Les héritages familiaux
Sous la direction de Bernard Prieur, ESF, 1996, 143 p.
« Du passé faisons table rase »... le temps de la jeunesse se prête tout particulièrement à ce vieux désir de construire un monde nouveau qui ne doive rien à ses ancêtres. Une telle démarche est d’autant plus prégnante quand elle se situe dans une époque pleine de sécurité et de garantie. Dans une période au contraire faite d’affaiblissement des formes de cohésion sociale et d’atomisation, la mémoire du passé s’avère indispensable non seulement pour construire l’avenir mais aussi pour ordonner la temporalité socio-historique. Si d’un côté, à trop spéculer sur le passé, on risque de poursuivre des chimères, on ne peut que reconnaître qu’avant de donner, nous recevons et que tout fonctionne dans la coexistence et la succession des générations.
Le thème central de l’ouvrage rédigé sous la direction de Bernard Prieur est bien là: « Nous recevons en héritage l’acquis de toutes les générations qui nous ont précédés. Chacun de nous n’est qu’un maillon dans une longue chaîne de transmission datant des débuts de l’humanité (...) Nous sommes riches d’acquis, d’habiletés, d’aptitudes qui resteront à développer » (p.13) Au travers d’apports ethnologiques, juridiques, thérapeutiques, psychiatriques et psychanalytiques, c’est le cheminement de l’héritage psychique qui transite d’une génération à l’autre que nous suivons.
L’organisation spécifique de chaque société prédispose à des modalités d’héritage et de conflit fort différents selon le cas explique Martine Segalen, ethnologue de profession. Dans un système égalitaire (où chacun des enfants hérite) l’opposition a lieu plutôt au sein de la fratrie. Dans une logique matrilinéaire, la succession se déroule entre l’oncle maternel et son neveu. Les conflits ont plutôt lieu entre eux deux, laissant la tendresse et la proximité se développer entre le père et le fils. Le mode de dévolution des biens est à l’origine des relations affectives et de la continuité entre générations.
Mais l’héritage ne concerne bien entendu pas seulement les biens continue Anna Maria Nicolo Corigliano, psychiatre et psychanalyste. Il s’intéresse aussi aux traumatismes. On peut souffrir à la place d’un autre, notamment si cet autre est membre d’une précédente génération. Cela peut provoquer soit une compulsion de répétition soit une réparation créatrice.

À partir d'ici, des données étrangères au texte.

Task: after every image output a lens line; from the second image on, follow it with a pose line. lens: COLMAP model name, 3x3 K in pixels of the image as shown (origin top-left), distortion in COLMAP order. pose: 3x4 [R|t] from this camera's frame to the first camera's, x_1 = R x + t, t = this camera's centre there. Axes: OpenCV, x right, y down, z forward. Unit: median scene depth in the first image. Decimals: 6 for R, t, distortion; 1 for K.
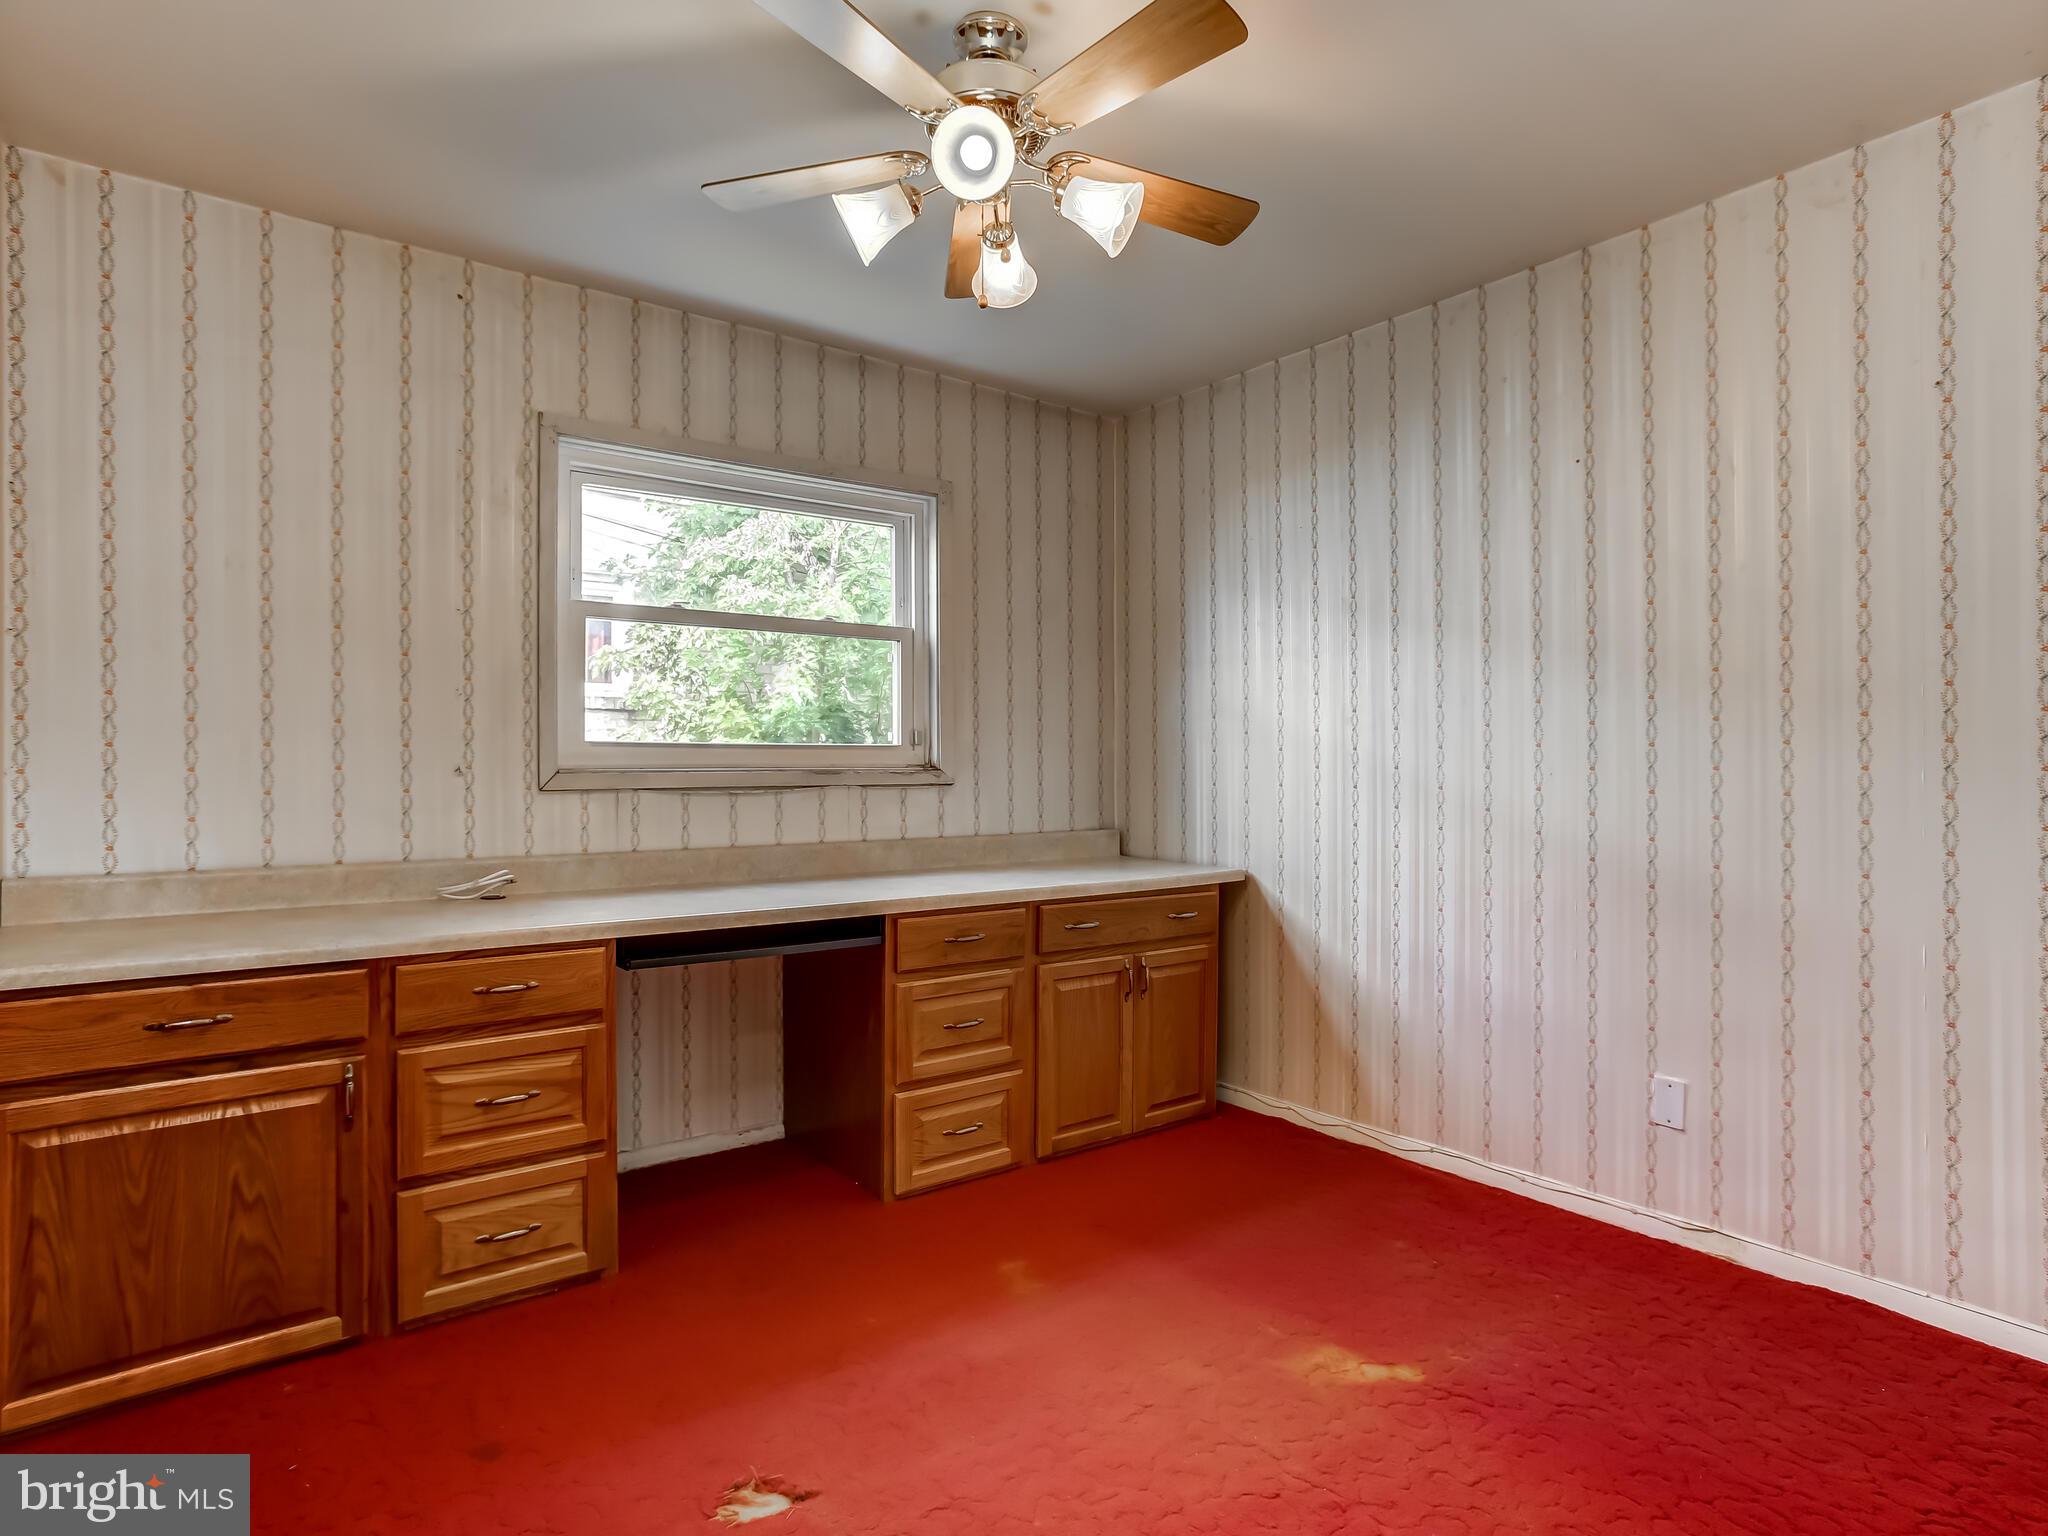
lens RADIAL K [[1095.1, 0, 1021.9], [0, 1095.1, 749.4], [0, 0, 1]] dist [-0.041070, 0.001066]
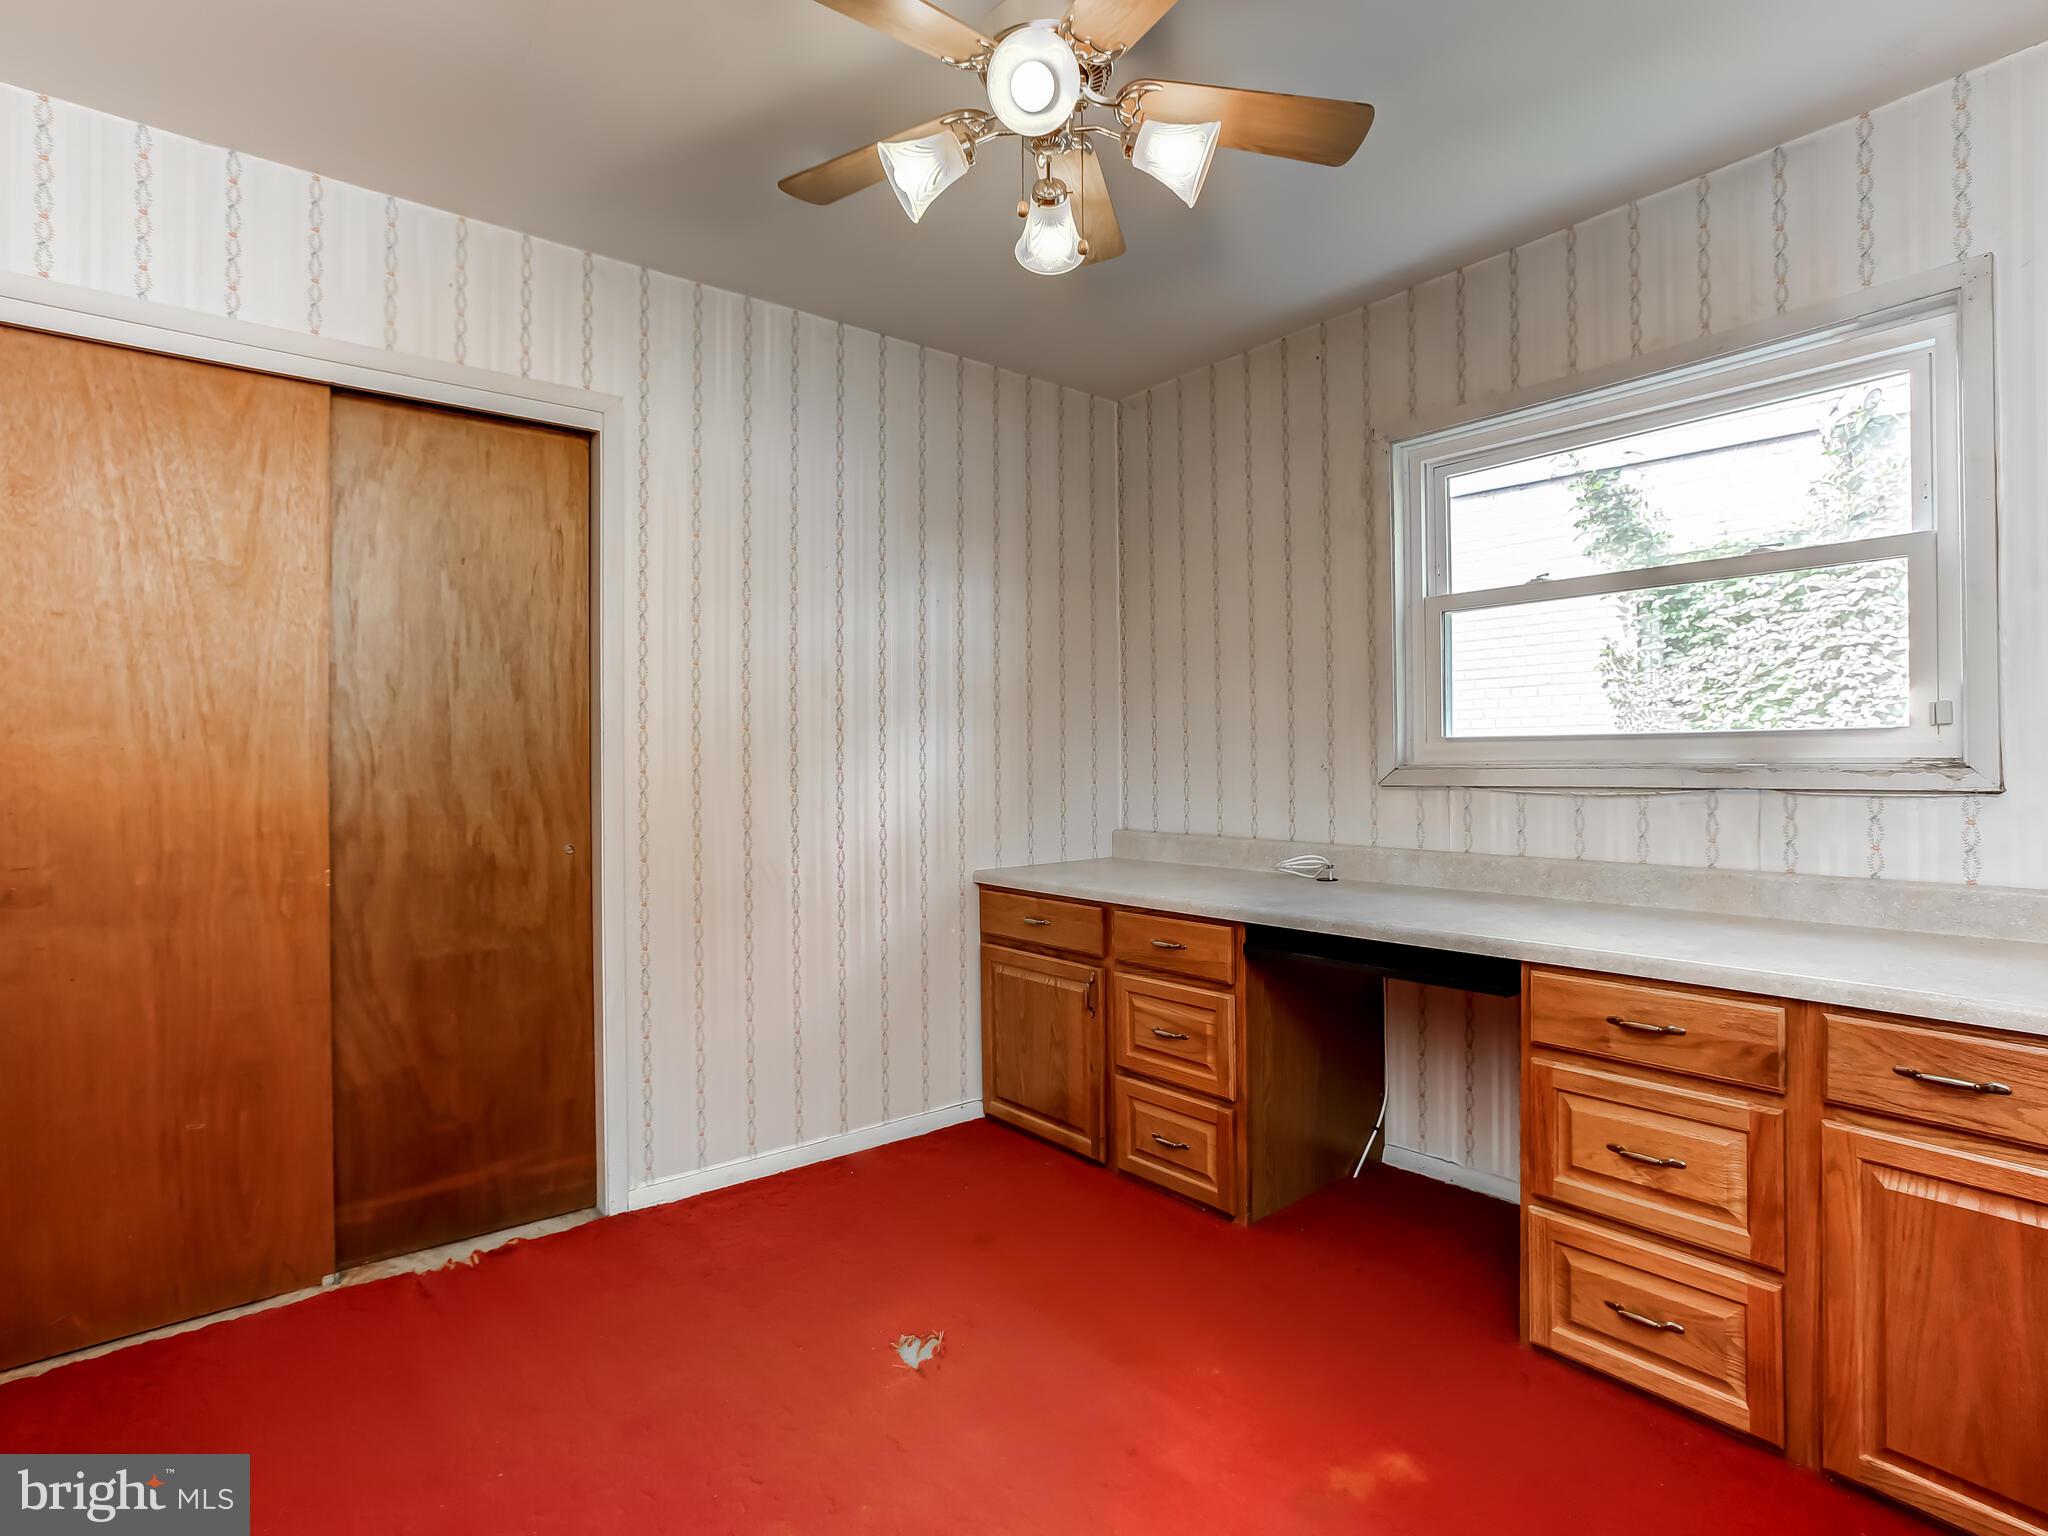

Pour autant, rien n’est plus tenace que ce mythe qui attribue à l’alcoolisme un facteur héréditaire rappelle Jean Maisondieu, psychiatre. Si mécanisme de reproduction il y a, cela relève du domaine des loyautés contradictoires: en se mettant à boire il obéit à son père en l’imitant et à sa mère en confirmant ses précisions et ses craintes.
Pour Brigitte Camdessus, les projections familiales sur les ressemblances physiques transgénérationnelles induisent un héritage supposé au niveau caractère à l’image de cette grand-mère retrouvant les attitudes de son fils adolescent chez son petit-fils alors-même que ce dernier avait été adopté à l’âge de trois ans. Le biologique n’est pas distinct du culturel et le génétique de l’apprentissage: il y a bien plutôt conjonction.
Au total, nous n’avons pas le choix: si nous voulons prendre notre place dans la lignée, il nous faut reconnaître notre héritage.